Erotic comedy Home Deliveries digs into the pressure women feel to be perfect

In Catherine Léger’s theatre adaptation of a beloved 1970 Québécois film, two neglected stay-at-home moms begin a series of sexual affairs

Stefania Indelicato (left) and Aurora Chan in Home Deliveries. Photo by Nancy Caldwell

 
 
 

United Players of Vancouver presents Home Deliveries in association with Ruby Slippers Theatre at the Jericho Arts Centre from March 21 to April 13

 

QUÉBÉCOIS FILMMAKER CLAUDE Fournier’s cult-favourite erotic comedy Deux femmes en or, released in 1970, has a bit of a taboo premise.

Fed up with their husbands who pay them no mind, two neighbouring housewives engage in a series of sexual affairs with the eligible bachelors who visit their homes on a regular basis, be it the mailman, a repairman, or the milkman. Though the women eventually go to trial for adultery, the judge admits to understanding their motives and sympathizes with them by declaring “Vous êtes deux femmes... en or!” (In English: “You are two women… made of gold!”)

Fifty-five years later, the film is as big a hit on the East Coast as ever. And now Québécois playwright and screenwriter Catherine Léger has given Fournier and Marie-José Raymond’s screenplay new life with French theatre and film adaptations of the same name. The film just won the Special Jury Award for Writing at this year’s Sundance Film Festival—and on top of that, Léger is about to premiere an English adaptation of the play called Home Deliveries, translated by Leanna Brodie.

Speaking to Stir by phone before the production comes to the Jericho Arts Centre, Léger notes that Home Deliveries catapults the plotline of Deux femmes en or into the present day while holding true to the sly comedy style that made it popular.

“I think that the storyline is pretty simple, actually, and I think we can relate to it,” she reflects. “But at the same time, in the play and in the movie, we pushed it to the next level. It’s kind of like, what if women started to just have tons of sex with random guys that would visit their houses for random reasons? It’s not the subject matter that you would use in comedy, usually, but then it’s pretty funny, because we’re not supposed to laugh when it’s supposed to be a serious subject matter. So I think it’s pretty enjoyable to go where we’re not supposed to go, and then just have this comedic relief.”

 

Catherine Léger. Photo by Dominique Lafond

“It became not a critique of the position women have in society, but a critique of how we put pressure on ourselves to be so perfect all the time.”
 

United Players of Vancouver, in association with Ruby Slippers Theatre, will present Home Deliveries from March 21 to April 13. The housewives have a bit more nuance to them in Léger’s adaptation; both find themselves being stay-at-home mothers, with Violet on maternity leave and Florence on sick leave due to her depression. Feeling dissatisfied with married life and abandoned by their husbands, the pair seduce a string of male lovers.

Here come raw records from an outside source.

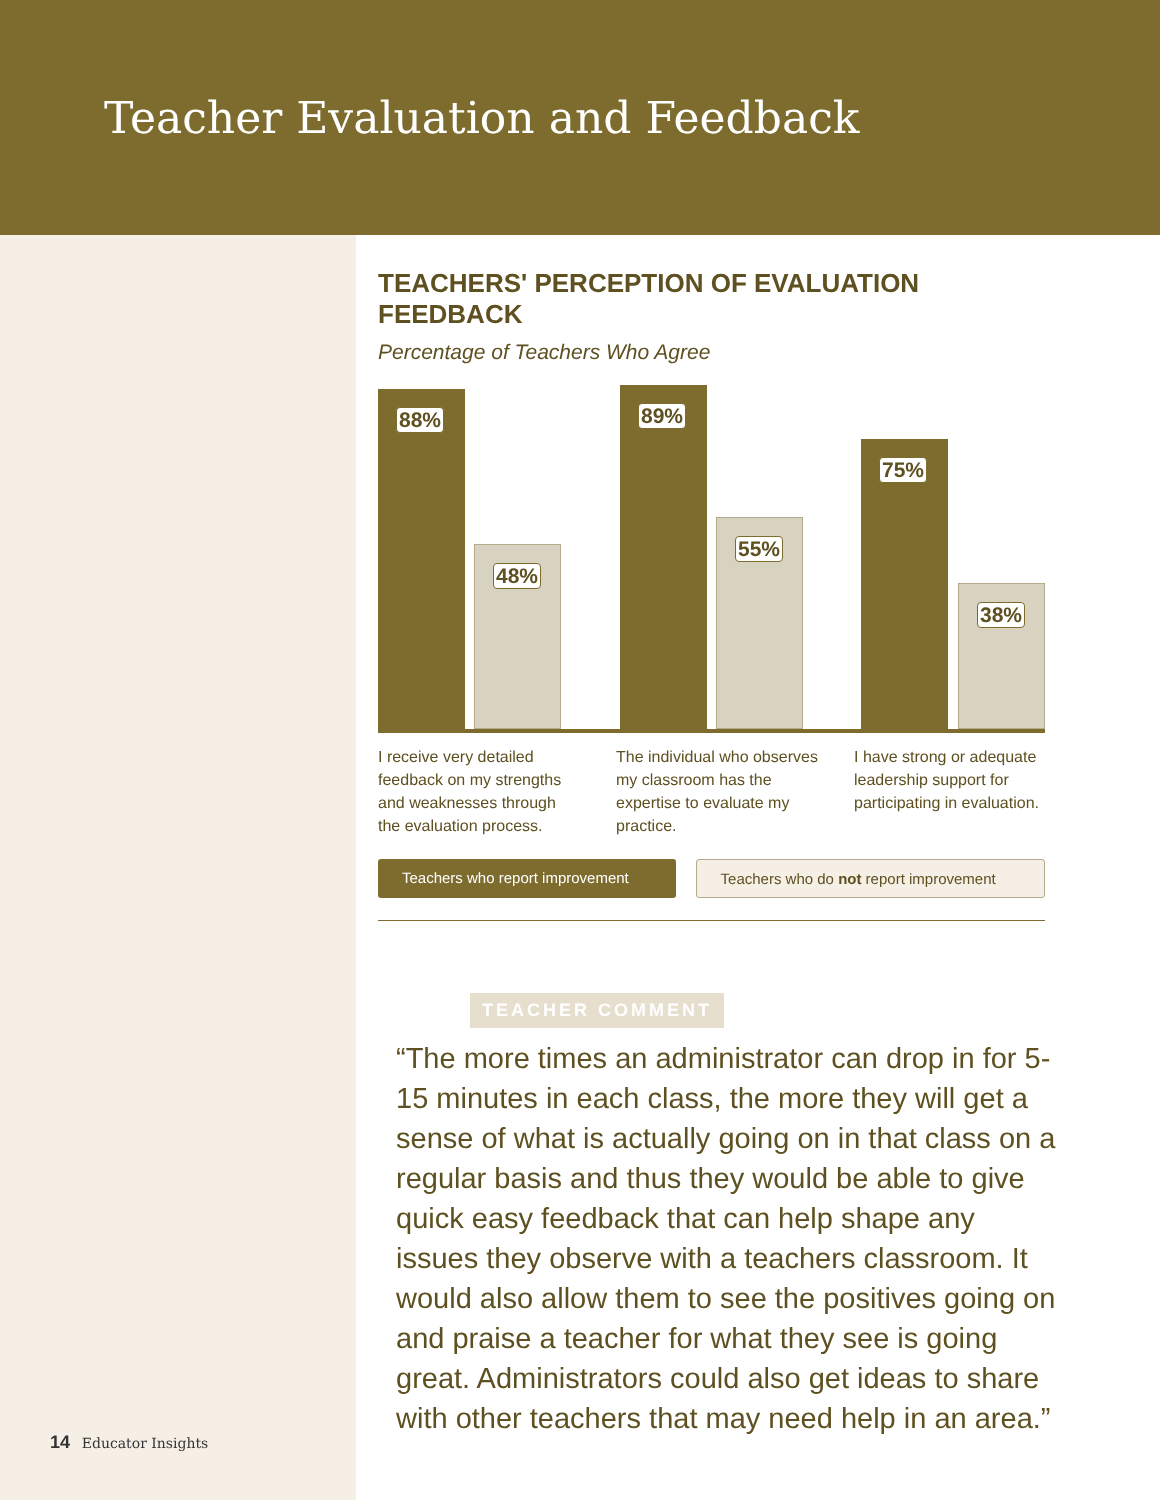Teacher Evaluation and Feedback
TEACHERS' PERCEPTION OF EVALUATION FEEDBACK
Percentage of Teachers Who Agree
88% 48% 89% 55% 75% 38%
I receive very detailed feedback on my strengths and weaknesses through the evaluation process.
The individual who observes my classroom has the expertise to evaluate my practice.
I have strong or adequate leadership support for participating in evaluation.
Teachers who report improvement
Teachers who do not report improvement
TEACHER COMMENT
“The more times an administrator can drop in for 5-15 minutes in each class, the more they will get a sense of what is actually going on in that class on a regular basis and thus they would be able to give quick easy feedback that can help shape any issues they observe with a teachers classroom. It would also allow them to see the positives going on and praise a teacher for what they see is going great. Administrators could also get ideas to share with other teachers that may need help in an area.”
14 Educator Insights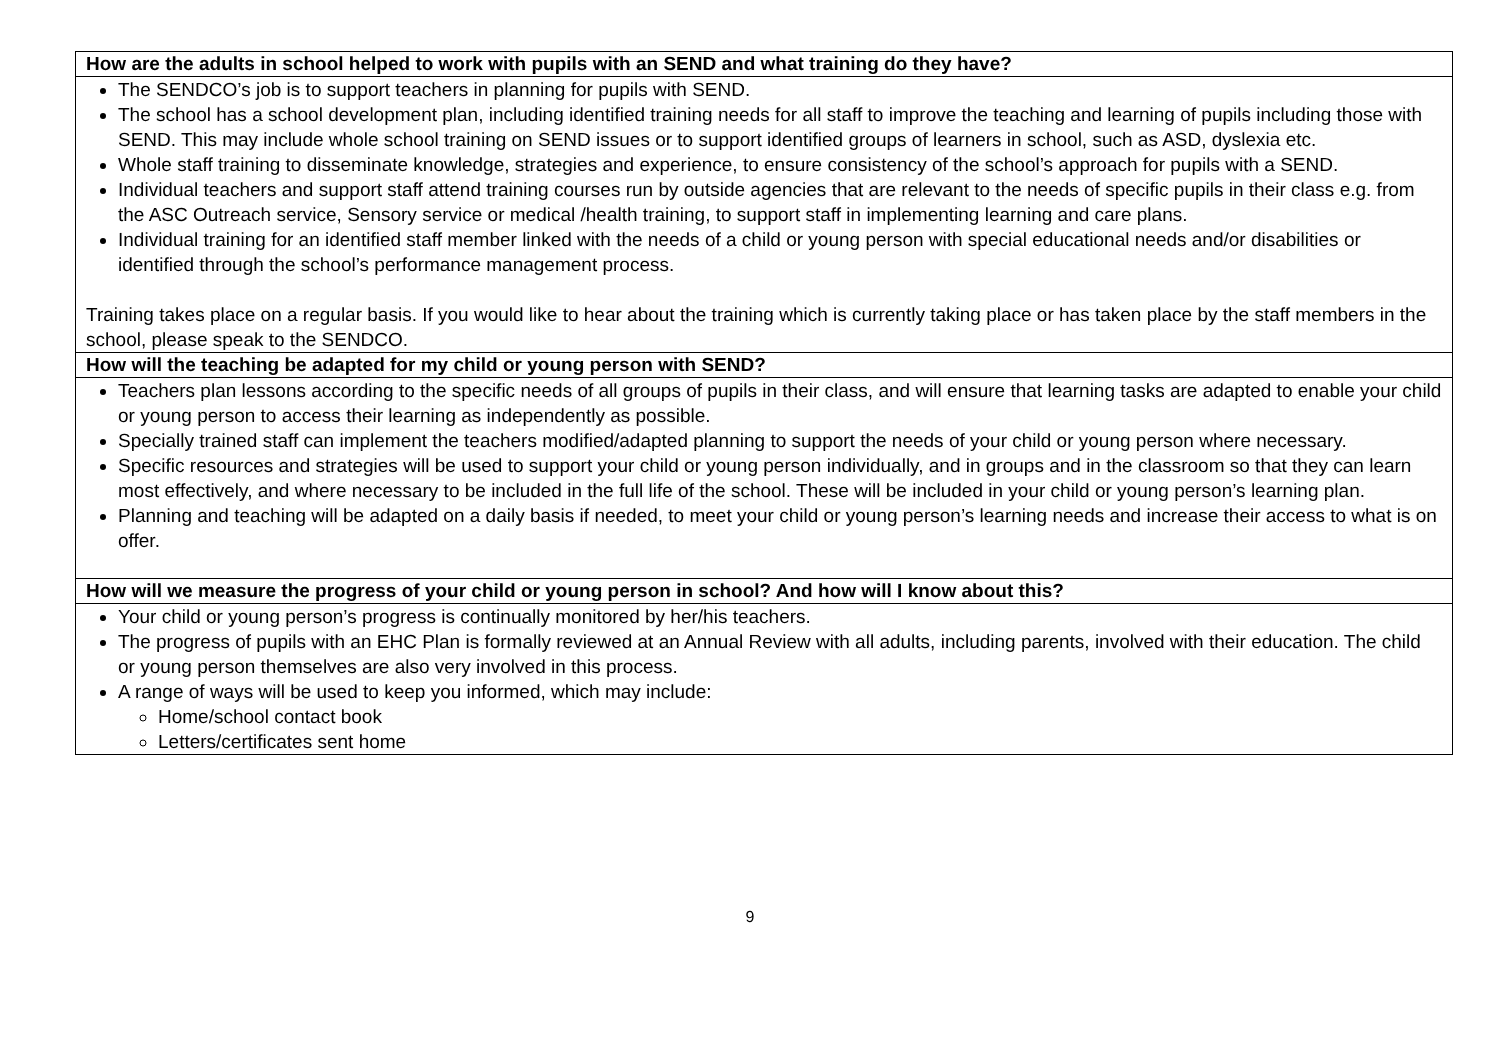| How are the adults in school helped to work with pupils with an SEND and what training do they have? |
| --- |
| The SENDCO’s job is to support teachers in planning for pupils with SEND. The school has a school development plan, including identified training needs for all staff to improve the teaching and learning of pupils including those with SEND. This may include whole school training on SEND issues or to support identified groups of learners in school, such as ASD, dyslexia etc. Whole staff training to disseminate knowledge, strategies and experience, to ensure consistency of the school’s approach for pupils with a SEND. Individual teachers and support staff attend training courses run by outside agencies that are relevant to the needs of specific pupils in their class e.g. from the ASC Outreach service, Sensory service or medical /health training, to support staff in implementing learning and care plans. Individual training for an identified staff member linked with the needs of a child or young person with special educational needs and/or disabilities or identified through the school’s performance management process. Training takes place on a regular basis. If you would like to hear about the training which is currently taking place or has taken place by the staff members in the school, please speak to the SENDCO. |
| How will the teaching be adapted for my child or young person with SEND? |
| Teachers plan lessons according to the specific needs of all groups of pupils in their class, and will ensure that learning tasks are adapted to enable your child or young person to access their learning as independently as possible. Specially trained staff can implement the teachers modified/adapted planning to support the needs of your child or young person where necessary. Specific resources and strategies will be used to support your child or young person individually, and in groups and in the classroom so that they can learn most effectively, and where necessary to be included in the full life of the school. These will be included in your child or young person’s learning plan. Planning and teaching will be adapted on a daily basis if needed, to meet your child or young person’s learning needs and increase their access to what is on offer. |
| How will we measure the progress of your child or young person in school? And how will I know about this? |
| Your child or young person’s progress is continually monitored by her/his teachers. The progress of pupils with an EHC Plan is formally reviewed at an Annual Review with all adults, including parents, involved with their education. The child or young person themselves are also very involved in this process. A range of ways will be used to keep you informed, which may include: Home/school contact book Letters/certificates sent home |
9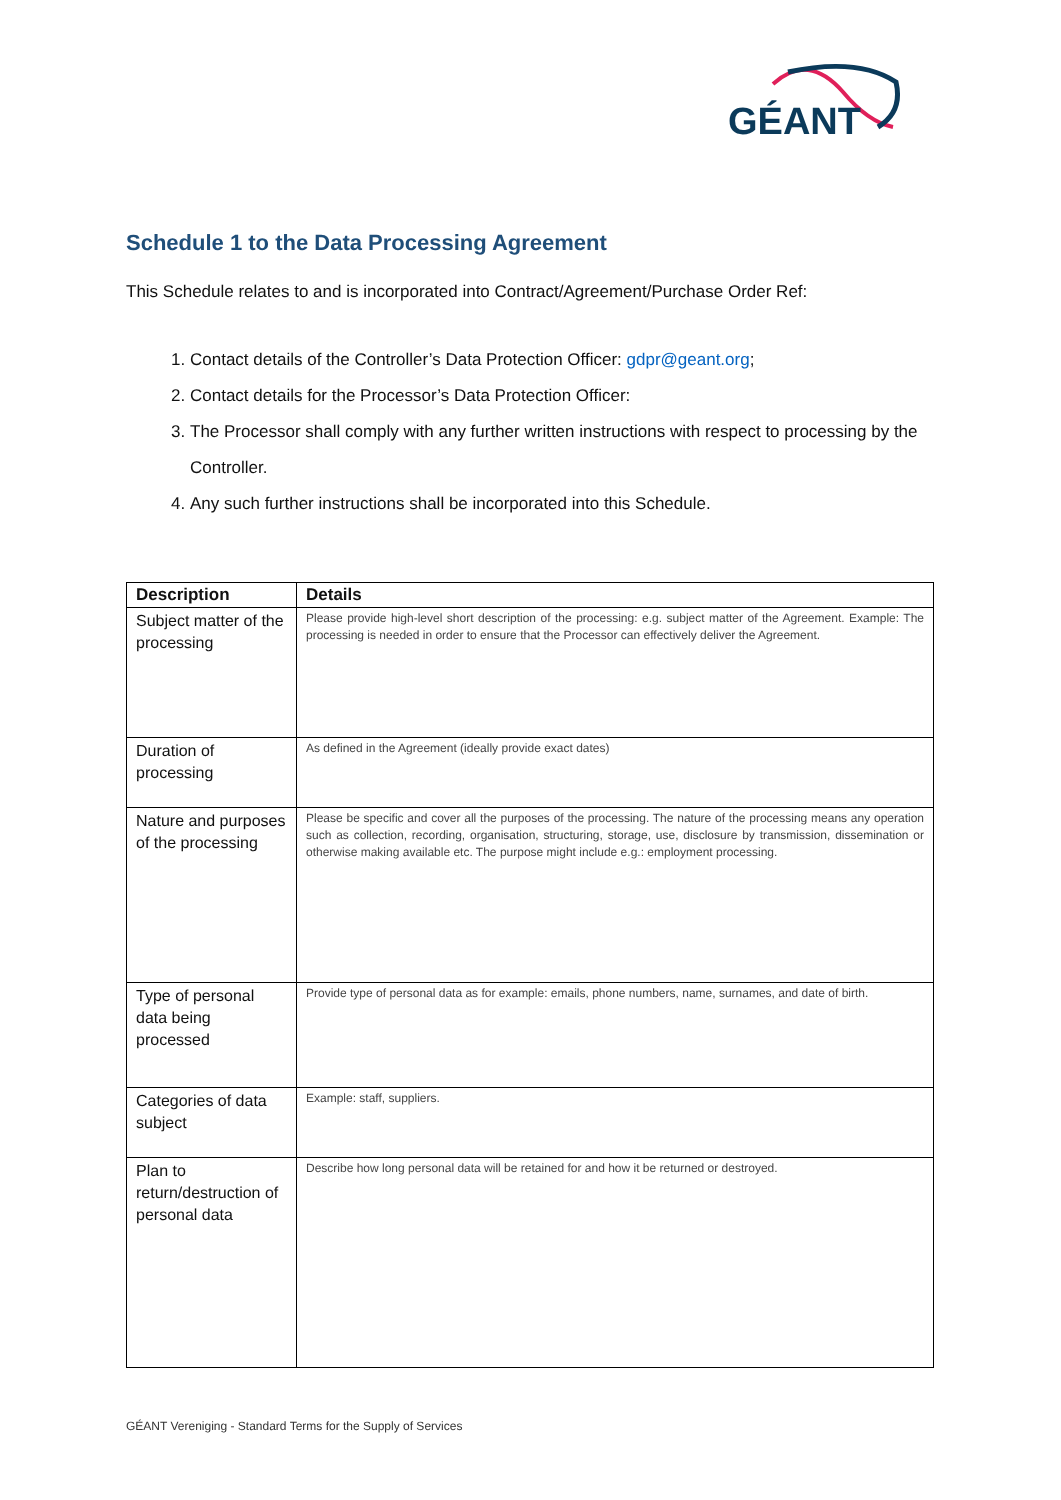GÉANT
Schedule 1 to the Data Processing Agreement
This Schedule relates to and is incorporated into Contract/Agreement/Purchase Order Ref:
1. Contact details of the Controller’s Data Protection Officer: gdpr@geant.org;
2. Contact details for the Processor’s Data Protection Officer:
3. The Processor shall comply with any further written instructions with respect to processing by the Controller.
4. Any such further instructions shall be incorporated into this Schedule.
| Description | Details |
| --- | --- |
| Subject matter of the processing | Please provide high-level short description of the processing: e.g. subject matter of the Agreement. Example: The processing is needed in order to ensure that the Processor can effectively deliver the Agreement. |
| Duration of processing | As defined in the Agreement (ideally provide exact dates) |
| Nature and purposes of the processing | Please be specific and cover all the purposes of the processing. The nature of the processing means any operation such as collection, recording, organisation, structuring, storage, use, disclosure by transmission, dissemination or otherwise making available etc. The purpose might include e.g.: employment processing. |
| Type of personal data being processed | Provide type of personal data as for example: emails, phone numbers, name, surnames, and date of birth. |
| Categories of data subject | Example: staff, suppliers. |
| Plan to return/destruction of personal data | Describe how long personal data will be retained for and how it be returned or destroyed. |
GÉANT Vereniging - Standard Terms for the Supply of Services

In today’s day and age, though, the milkman is no more—instead, Violet and Florence go after more modern suitors, like a guy from Telus (and a guy from Shaw… and a guy from craigslist).

“In the ’70s, you didn’t need to explain why two women were at home, right? That’s what women were expected to be doing, staying at home and raising the kids,” Léger reflects. “So when I decided to do [this story] in the modern day, I needed to think: Why are women bored? What makes them unsatisfied with their lives? And it was really interesting to think about how, somehow, even though they have more freedom, they still feel like they’re stuck in how they need to live their lives.

“We have this big idea,” she continues, “of like, ‘I need to perform. I need to be happy. I need to make sure I do yoga. I need to make sure I eat well. I need to make healthy snacks for my kids.’ It’s all this pressure that women put on themselves to constantly be a better version of themselves, instead of just enjoying [life] and having fun. So setting it in our day, it became not a critique of the position women have in society, but a critique of how we put pressure on ourselves to be so perfect all the time.”

Léger often addresses relationships and female sexuality in her work. In 2018, she wrote the screenplay for the film Charlotte a du fun (called Slut in a Good Way in English), which is about three teenage girls who get summer jobs so they can be around boys and explore their sexual sides; and in 2014, she penned J’ai perdu mon mari (I lost my husband), a play about a woman who bets her husband away to a barmaid in Capri—and subsequently loses him.

When it comes to Home Deliveries, Léger is continuing those explorations of human connection by embracing topics that are often swept under the table.

“In the relationships, there is some discussion between the couples that I feel is really relatable,” Léger says. “There are some real conversations about some really modern subject matters, like antidepressants and the impact they have on libido and relationships, and how it’s hard to make the right decisions. I also wanted to make this play as funny as possible, because I don’t want it to feel like something moral. I want to openly discuss stuff that we manage and have to deal with in our everyday lives, and then not necessarily have to say, ‘Okay, this is the solution. This is the right way to do it.’ It’s more like, ‘Let’s talk about it. Let’s have fun.’ Then we can think for ourselves.”